Wednesday, March 28, 2012

Ruto Hague adventure exposed ICC opaqueness

BY MOSES KURIA
A lot has been said and written over Eldoret North MP William Ruto’s visit to the International Criminal Court (ICC) at The Hague. Perhaps, no other incident has contributed to Kenyans knowing so much about ICC’s operations than Hon Ruto’s visit. Which begs the six million dollar question: Why has the ICC kept so much information, so many details about its operation to itself prior to this, dare I call it so, historic visit ?

Unfortunately in Kenya, it had come to a point where if one questioned the operations of ICC, he or she was branded as culpable, a suspect, a conspirator against justice, or one filled with fear. It reminds me of the journey to the realisation of a new Constitution when some of us were being branded as anti-reformers simply because we opposed a parliamentary system of government. The rule of the thumb in Kenya is to resort to some sort of McCarthyism and scare away dissenting opinion with mass hysteria.

Before Hon Ruto went to the Hague, Kenyans had this impression of a fire-eating ogre called Luis Moreno O’Campo who had no  regard for fair and transparent process, neither for the tenets of natural justice that pre-suppose innocence until proof of guilt. Kenyans appear to be dumb-founded that through the voluntary appearance to share information and set up mechanisms for due process, the ICC process may even have higher thresholds of evidence admissibility than, say Western courts.

This is extremely significant as it will ultimately ensure justice for victims of post-election violence while shattering the illusionary, evil dreams of those who thought they could use the ICC process either to subvert justice or to settle political scores by getting their opponents out of the playing field ahead of the 2012 General Elections

Even as we recover from that artificially inseminated myth, Kenyans are yet to be explained to that it is not automatic that Mr Ocampo will get the indictments and herald Kenyan suspects to the detention centre in The Hague. The pre-trial chamber has to be convinced. In any case, the judges have to issue summons to the suspects first and only if they ignore those summons can the warrants of arrest be issued. Once the suspects co-operate willfully, they will continue to enjoy full liberties until the cases are concluded. Those liberties include continuing with their political agenda for 2012, 2017 and 2022 General Elections.

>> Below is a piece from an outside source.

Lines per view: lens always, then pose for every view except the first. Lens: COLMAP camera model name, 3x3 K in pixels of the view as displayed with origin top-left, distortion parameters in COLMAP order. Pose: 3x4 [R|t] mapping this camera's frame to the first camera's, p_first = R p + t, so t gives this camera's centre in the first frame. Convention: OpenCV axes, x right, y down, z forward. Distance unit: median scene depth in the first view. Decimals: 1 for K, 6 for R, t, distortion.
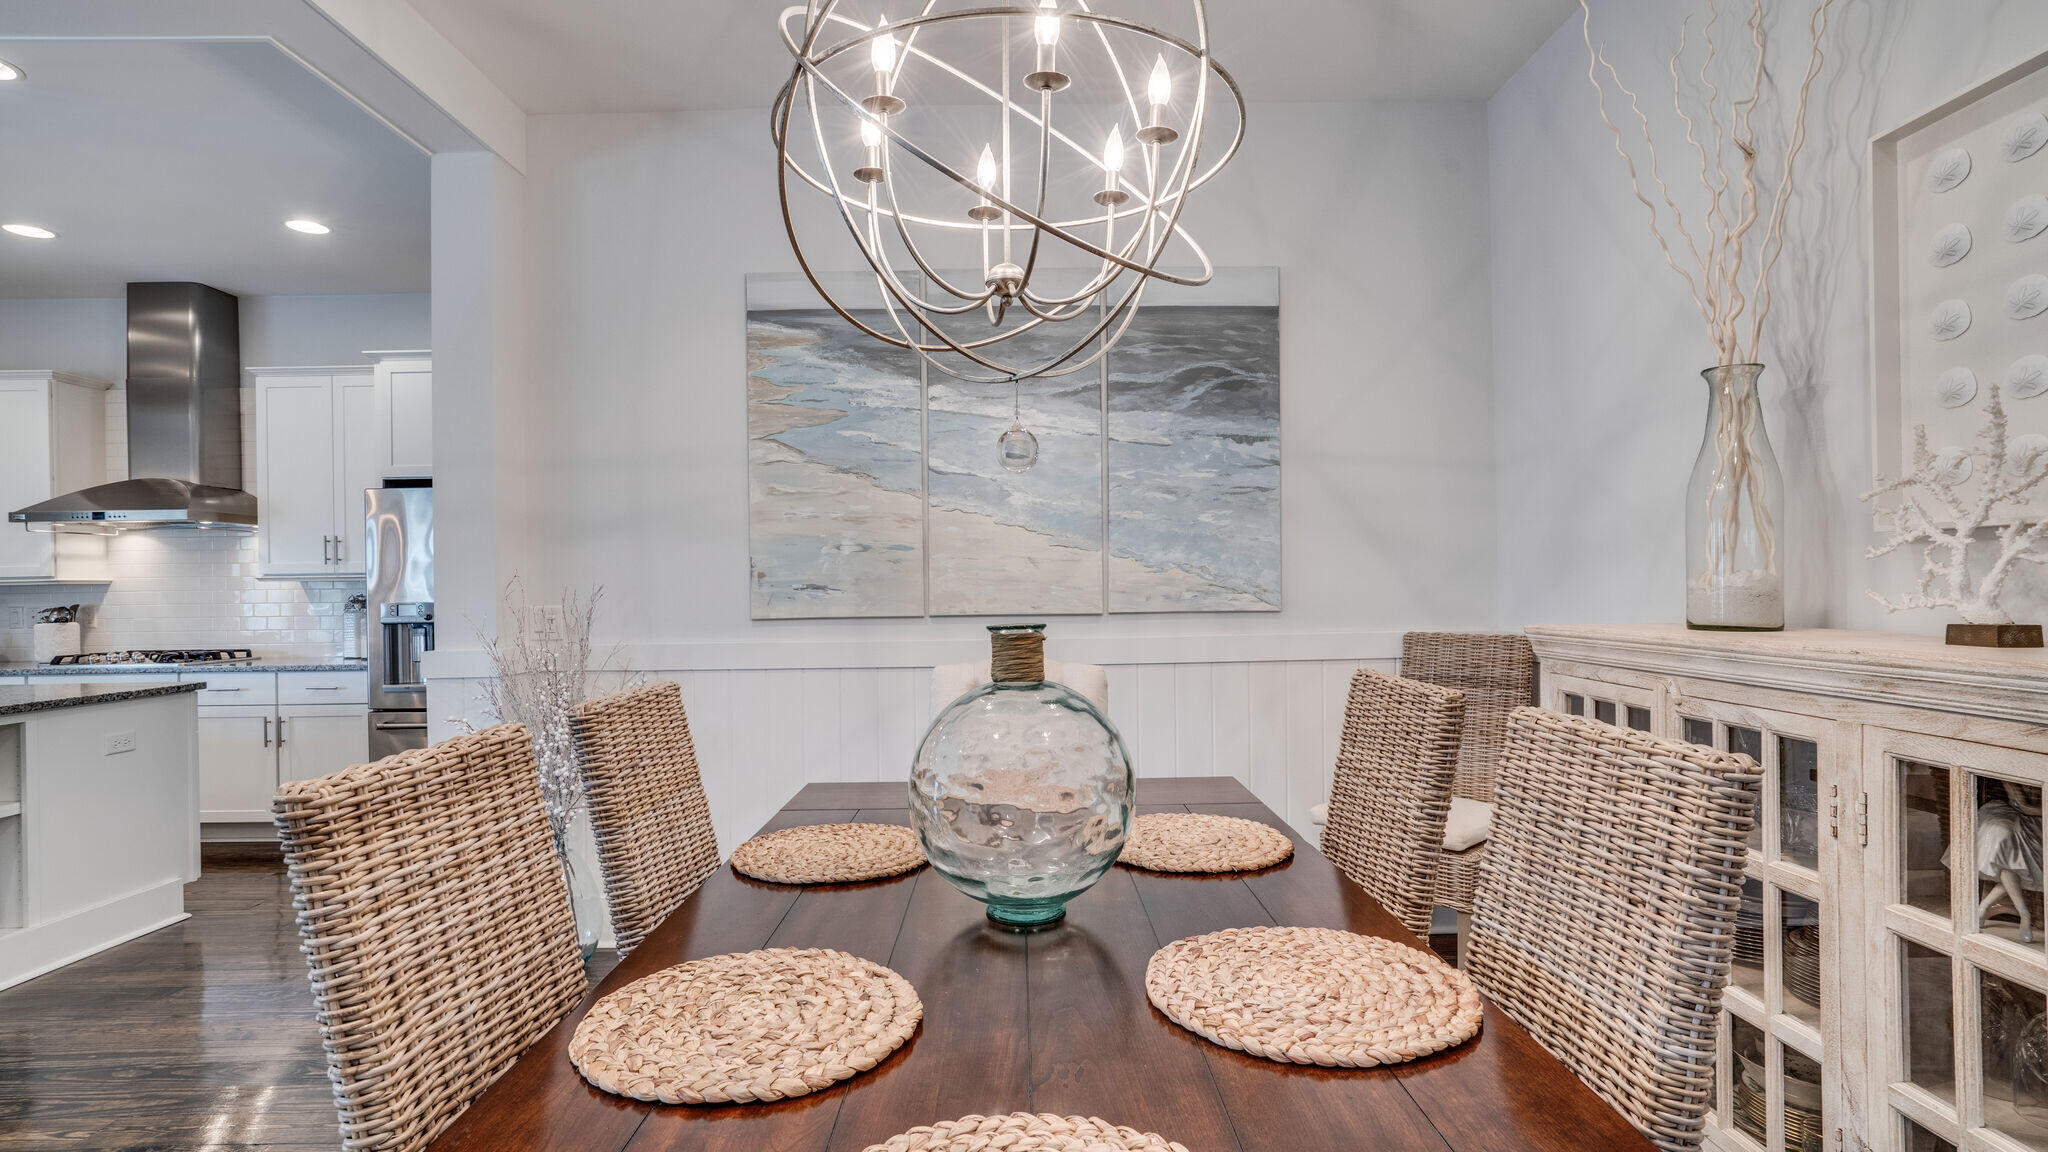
lens RADIAL K [[990.6, 0, 1033.1], [0, 990.6, 581.9], [0, 0, 1]] dist [-0.014448, 0.005109]
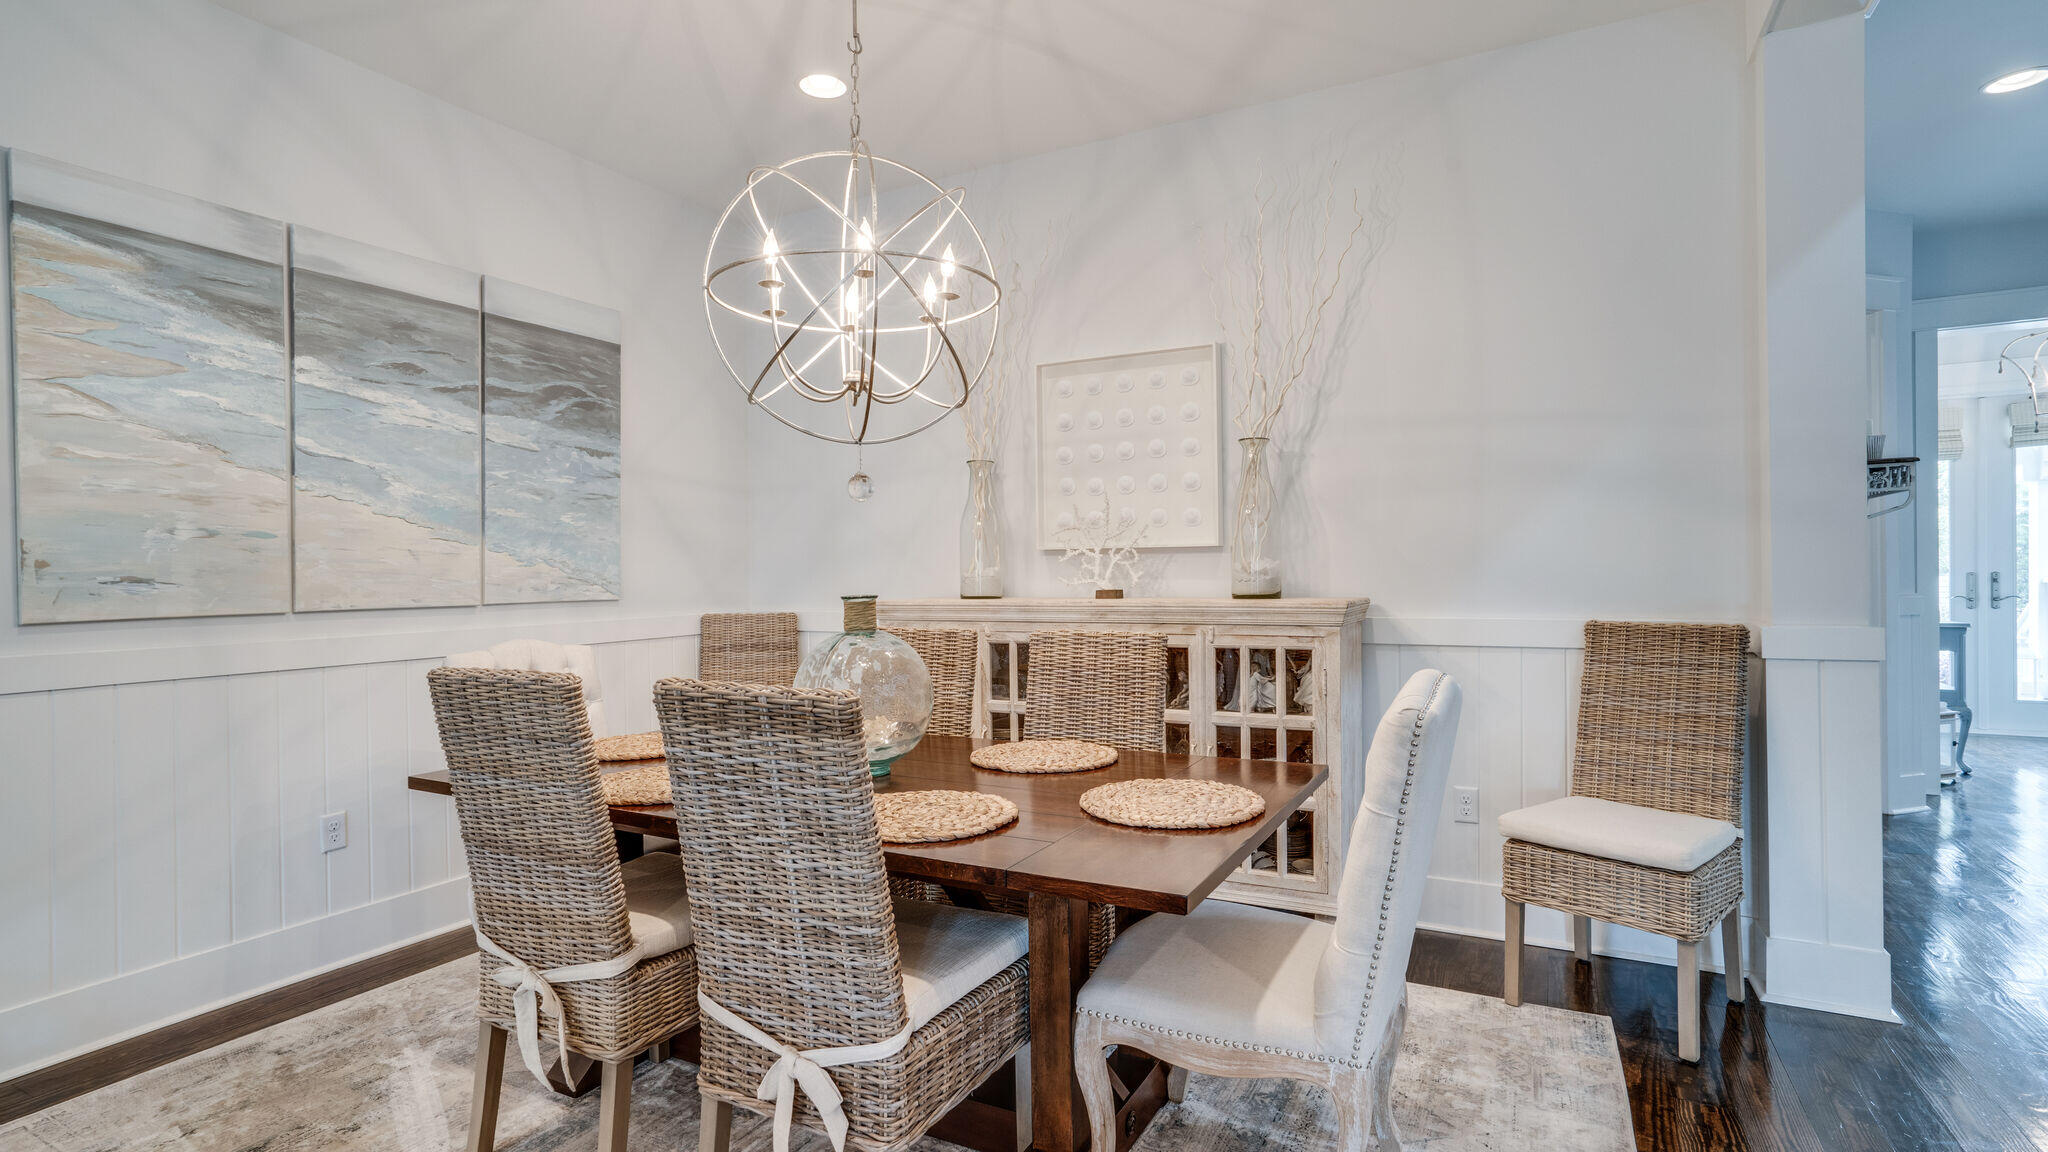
lens RADIAL K [[990.6, 0, 1027.5], [0, 990.6, 583.4], [0, 0, 1]] dist [-0.014448, 0.005109]
pose [[0.482550, -0.003351, 0.875862, -0.563657], [0.004745, 0.999988, 0.001212, 0.010306], [-0.875856, 0.003571, 0.482560, -0.006609]]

This general lack of information and civic education from the ICC only helps to feed the grapevine and create misconceptions which do not ultimately help ICC’s work in Kenya. Recently, I raised this issue with the ICC team in Kenya in a forum organized, not by the ICC, but by Wambugu Ngunjiri’s Kikuyus-for-Change forum. From what I gathered from the ICC team, there appears to be a major disconnect between the investigatory, witness protection and public information departments at the ICC. The three departments appear to be operating in discord hence the reason there has been very negligible if any public information and civic education process since the ICC commenced the Kenyan case.

In this ensuing scenario, accuracy of information is thrown to the dogs and that void is filled by speculators and rumour mongers at best, and at worst deliberate mis-information to achieve political, ethnic and other sectarian agenda. The political agenda invariably involves using the fairy tales to knock political opponents out of the game or trying to criminalize and mix up humanitarian efforts during the crisis with aggression

Other than the loads of fresh information, education and clarity that have come forth from Hon Ruto’s visit to Den Haag, the other major benefit is the re-direction of the Hague debate to what I consider the core issues of this conflict. The unearthing of some of the minutes of ODM’s pentagon meeting minutes rightly refocuses this debate to where it ought to be. During the crisis, some of us were categorical that disputes and grievances over election results is by no means a justification for the scale of violence that was witnessed.

Mr Ruto’s allies have challenged the ODM leadership to produce the Pentagon minutes. I am of the view that the issue of Pentagon minutes is so fundamental that no process can be deemed fair and just unless those minutes are produced.

For starters, I got hold last week a copy of a purported copy of the Pentagon minutes of 8th January, 2008 that discussed the Kiambaa tragedy. In those minutes, the entire ODM pentagon (Save for the absence of Joe Nyaga) and two non-Pentagon legal advisors who are now cabinet Ministers appeared to have celebrated the heroism of those behind the Kiambaa genocide and poured cold water on the incident as an act of “collateral damage”. Verification, authentication and admissibility of such minutes is the minimum one can expect from the ICC.

Finally, let it be known that an overwhelming majority of Kenyans are committed to fair conclusion of the post-election file so that victims can get the justice they yearn for and the country can heal and move forward. What we need is more transparency and free flow of information from the ICC to the Kenyan people. What we do not need is mischievous mis-information, obfuscation and devious use of the ICC process for myopic, selfish political and ethnic agenda.